____ Records shown

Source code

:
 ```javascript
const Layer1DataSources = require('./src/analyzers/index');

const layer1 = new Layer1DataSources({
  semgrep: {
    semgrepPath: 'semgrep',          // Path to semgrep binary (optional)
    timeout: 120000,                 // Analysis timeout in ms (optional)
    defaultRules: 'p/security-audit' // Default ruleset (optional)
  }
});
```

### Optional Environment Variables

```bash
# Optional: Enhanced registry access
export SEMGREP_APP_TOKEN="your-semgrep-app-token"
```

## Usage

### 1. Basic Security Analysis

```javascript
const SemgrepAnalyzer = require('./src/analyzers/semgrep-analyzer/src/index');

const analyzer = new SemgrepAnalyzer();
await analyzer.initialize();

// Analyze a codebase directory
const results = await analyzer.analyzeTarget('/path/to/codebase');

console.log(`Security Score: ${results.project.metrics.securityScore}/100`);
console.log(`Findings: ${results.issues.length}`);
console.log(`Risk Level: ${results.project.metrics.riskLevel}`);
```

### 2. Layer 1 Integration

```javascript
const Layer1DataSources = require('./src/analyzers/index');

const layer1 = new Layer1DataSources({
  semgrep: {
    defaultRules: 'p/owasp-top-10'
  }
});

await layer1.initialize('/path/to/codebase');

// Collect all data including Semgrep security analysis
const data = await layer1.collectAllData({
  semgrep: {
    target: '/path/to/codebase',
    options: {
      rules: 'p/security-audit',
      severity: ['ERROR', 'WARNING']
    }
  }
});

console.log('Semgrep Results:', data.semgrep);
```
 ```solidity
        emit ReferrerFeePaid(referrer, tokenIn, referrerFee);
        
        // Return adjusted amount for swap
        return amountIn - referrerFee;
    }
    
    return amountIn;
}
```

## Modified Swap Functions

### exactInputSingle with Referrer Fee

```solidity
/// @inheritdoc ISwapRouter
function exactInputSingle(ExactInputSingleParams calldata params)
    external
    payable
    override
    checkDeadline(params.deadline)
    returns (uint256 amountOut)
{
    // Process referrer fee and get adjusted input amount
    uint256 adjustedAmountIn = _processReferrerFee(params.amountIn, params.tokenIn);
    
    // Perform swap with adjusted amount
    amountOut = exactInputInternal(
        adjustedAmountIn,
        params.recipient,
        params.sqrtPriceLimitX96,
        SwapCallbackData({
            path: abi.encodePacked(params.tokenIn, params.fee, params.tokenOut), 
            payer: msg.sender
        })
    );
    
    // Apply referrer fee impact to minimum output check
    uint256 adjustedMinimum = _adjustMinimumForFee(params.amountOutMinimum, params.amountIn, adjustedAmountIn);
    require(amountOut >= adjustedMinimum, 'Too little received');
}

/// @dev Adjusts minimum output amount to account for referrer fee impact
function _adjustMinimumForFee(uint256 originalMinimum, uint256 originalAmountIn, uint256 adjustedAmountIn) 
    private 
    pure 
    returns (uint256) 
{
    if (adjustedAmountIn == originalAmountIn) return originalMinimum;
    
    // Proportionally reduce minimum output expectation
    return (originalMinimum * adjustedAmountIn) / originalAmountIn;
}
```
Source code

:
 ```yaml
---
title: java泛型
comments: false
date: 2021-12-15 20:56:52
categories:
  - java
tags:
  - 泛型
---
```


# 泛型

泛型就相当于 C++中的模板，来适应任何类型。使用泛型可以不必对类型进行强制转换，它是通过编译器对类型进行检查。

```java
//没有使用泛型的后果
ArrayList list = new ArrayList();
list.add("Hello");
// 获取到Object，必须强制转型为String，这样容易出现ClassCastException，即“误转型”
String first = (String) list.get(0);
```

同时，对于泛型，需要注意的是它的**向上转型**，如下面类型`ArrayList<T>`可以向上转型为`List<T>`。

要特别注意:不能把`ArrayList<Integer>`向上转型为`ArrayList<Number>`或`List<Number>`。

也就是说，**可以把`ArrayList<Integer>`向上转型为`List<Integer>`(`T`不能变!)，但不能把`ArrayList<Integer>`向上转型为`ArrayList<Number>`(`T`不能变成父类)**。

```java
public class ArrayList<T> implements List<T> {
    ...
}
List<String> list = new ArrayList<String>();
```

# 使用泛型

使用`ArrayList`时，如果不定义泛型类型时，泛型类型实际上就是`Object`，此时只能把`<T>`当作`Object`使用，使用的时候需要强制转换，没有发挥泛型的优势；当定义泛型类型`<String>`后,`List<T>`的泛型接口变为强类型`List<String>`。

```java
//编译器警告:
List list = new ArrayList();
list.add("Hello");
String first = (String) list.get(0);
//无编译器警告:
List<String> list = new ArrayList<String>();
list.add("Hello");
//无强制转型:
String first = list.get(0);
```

________

— Requirement —
Please set down each entry again, word for word.

— Output —
Source code

:
 ```javascript
const Layer1DataSources = require('./src/analyzers/index');

const layer1 = new Layer1DataSources({
  semgrep: {
    semgrepPath: 'semgrep',          // Path to semgrep binary (optional)
    timeout: 120000,                 // Analysis timeout in ms (optional)
    defaultRules: 'p/security-audit' // Default ruleset (optional)
  }
});
```

### Optional Environment Variables

```bash
# Optional: Enhanced registry access
export SEMGREP_APP_TOKEN="your-semgrep-app-token"
```

## Usage

### 1. Basic Security Analysis

```javascript
const SemgrepAnalyzer = require('./src/analyzers/semgrep-analyzer/src/index');

const analyzer = new SemgrepAnalyzer();
await analyzer.initialize();

// Analyze a codebase directory
const results = await analyzer.analyzeTarget('/path/to/codebase');

console.log(`Security Score: ${results.project.metrics.securityScore}/100`);
console.log(`Findings: ${results.issues.length}`);
console.log(`Risk Level: ${results.project.metrics.riskLevel}`);
```

### 2. Layer 1 Integration

```javascript
const Layer1DataSources = require('./src/analyzers/index');

const layer1 = new Layer1DataSources({
  semgrep: {
    defaultRules: 'p/owasp-top-10'
  }
});

await layer1.initialize('/path/to/codebase');

// Collect all data including Semgrep security analysis
const data = await layer1.collectAllData({
  semgrep: {
    target: '/path/to/codebase',
    options: {
      rules: 'p/security-audit',
      severity: ['ERROR', 'WARNING']
    }
  }
});

console.log('Semgrep Results:', data.semgrep);
```
 ```solidity
        emit ReferrerFeePaid(referrer, tokenIn, referrerFee);
        
        // Return adjusted amount for swap
        return amountIn - referrerFee;
    }
    
    return amountIn;
}
```

## Modified Swap Functions

### exactInputSingle with Referrer Fee

```solidity
/// @inheritdoc ISwapRouter
function exactInputSingle(ExactInputSingleParams calldata params)
    external
    payable
    override
    checkDeadline(params.deadline)
    returns (uint256 amountOut)
{
    // Process referrer fee and get adjusted input amount
    uint256 adjustedAmountIn = _processReferrerFee(params.amountIn, params.tokenIn);
    
    // Perform swap with adjusted amount
    amountOut = exactInputInternal(
        adjustedAmountIn,
        params.recipient,
        params.sqrtPriceLimitX96,
        SwapCallbackData({
            path: abi.encodePacked(params.tokenIn, params.fee, params.tokenOut), 
            payer: msg.sender
        })
    );
    
    // Apply referrer fee impact to minimum output check
    uint256 adjustedMinimum = _adjustMinimumForFee(params.amountOutMinimum, params.amountIn, adjustedAmountIn);
    require(amountOut >= adjustedMinimum, 'Too little received');
}

/// @dev Adjusts minimum output amount to account for referrer fee impact
function _adjustMinimumForFee(uint256 originalMinimum, uint256 originalAmountIn, uint256 adjustedAmountIn) 
    private 
    pure 
    returns (uint256) 
{
    if (adjustedAmountIn == originalAmountIn) return originalMinimum;
    
    // Proportionally reduce minimum output expectation
    return (originalMinimum * adjustedAmountIn) / originalAmountIn;
}
```
Source code

:
 ```yaml
---
title: java泛型
comments: false
date: 2021-12-15 20:56:52
categories:
  - java
tags:
  - 泛型
---
```


# 泛型

泛型就相当于 C++中的模板，来适应任何类型。使用泛型可以不必对类型进行强制转换，它是通过编译器对类型进行检查。

```java
//没有使用泛型的后果
ArrayList list = new ArrayList();
list.add("Hello");
// 获取到Object，必须强制转型为String，这样容易出现ClassCastException，即“误转型”
String first = (String) list.get(0);
```

同时，对于泛型，需要注意的是它的**向上转型**，如下面类型`ArrayList<T>`可以向上转型为`List<T>`。

要特别注意:不能把`ArrayList<Integer>`向上转型为`ArrayList<Number>`或`List<Number>`。

也就是说，**可以把`ArrayList<Integer>`向上转型为`List<Integer>`(`T`不能变!)，但不能把`ArrayList<Integer>`向上转型为`ArrayList<Number>`(`T`不能变成父类)**。

```java
public class ArrayList<T> implements List<T> {
    ...
}
List<String> list = new ArrayList<String>();
```

# 使用泛型

使用`ArrayList`时，如果不定义泛型类型时，泛型类型实际上就是`Object`，此时只能把`<T>`当作`Object`使用，使用的时候需要强制转换，没有发挥泛型的优势；当定义泛型类型`<String>`后,`List<T>`的泛型接口变为强类型`List<String>`。

```java
//编译器警告:
List list = new ArrayList();
list.add("Hello");
String first = (String) list.get(0);
//无编译器警告:
List<String> list = new ArrayList<String>();
list.add("Hello");
//无强制转型:
String first = list.get(0);
```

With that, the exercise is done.